Le rapport appelle à intensifier les actions en s'appuyant sur quatre
priorités : restaurer les écosystèmes pour renforcer la résilience ; assurer un
développement durable grâce à une coopération transfrontalière accrue ;
intégrer davantage les sites désignés par l’UNESCO dans les plans climatiques
mondiaux ; et mettre en place une gouvernance plus inclusive à l’égard des
peuples autochtones et des communautés locales.
Les sites de l’UNESCO constituent un investissement rentable
Les sites désignés par l’UNESCO démontrent que l'homme et la nature
peuvent coexister en harmonie.

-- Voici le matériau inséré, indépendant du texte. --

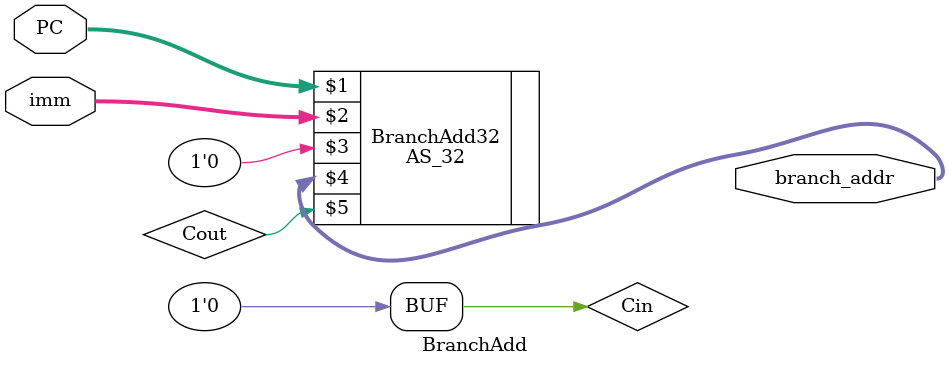
<source format=v>
module BranchAdd(
    input [31:0]PC,
    input [31:0]imm,
    output [31:0]branch_addr
    );
    
    wire Cin,Cout;
  
    assign Cin = 1'b0;
 
    AS_32 BranchAdd32(PC, imm, Cin, branch_addr, Cout);
endmodule

</source>
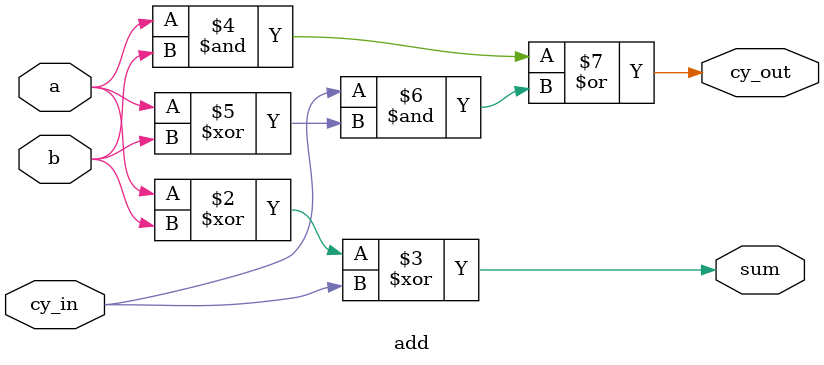
<source format=v>
`timescale 1ns / 1ps


module add(
    input a,b,cy_in,
    output reg sum,cy_out
    );
    always@(*)
    begin
    sum = a^b^cy_in;
    cy_out = (a&b)|cy_in&(a^b);
    end
endmodule

</source>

Dans ces lieux, la stabilité des niveaux de
population d’animaux sauvages en déclin dans le reste du monde ou les réussites
en matière de conservation telles que le rétablissement des gorilles de
montagne dans des zones touchées par des conflits armés, illustrent ce qu’une
protection, qui s’inscrit dans la durée et bénéficie du soutien des communautés
locales, peut permettre d’accomplir.
Fruit de partenariats avec plus de 20 institutions de recherche de premier plan à travers le monde, le rapport conclut sur la nécessité d’amplifier ces objectifs, en reconnaissant les sites désignés par l’UNESCO non seulement comme des zones de conservation, mais aussi comme des atouts stratégiques pour relever les défis environnementaux et sociétaux mondiaux. Investir aujourd'hui dans leur protection signifie préserver des écosystèmes irremplaçables, des cultures vivantes et les moyens de subsistance de centaines de millions de personnes pour les générations à venir.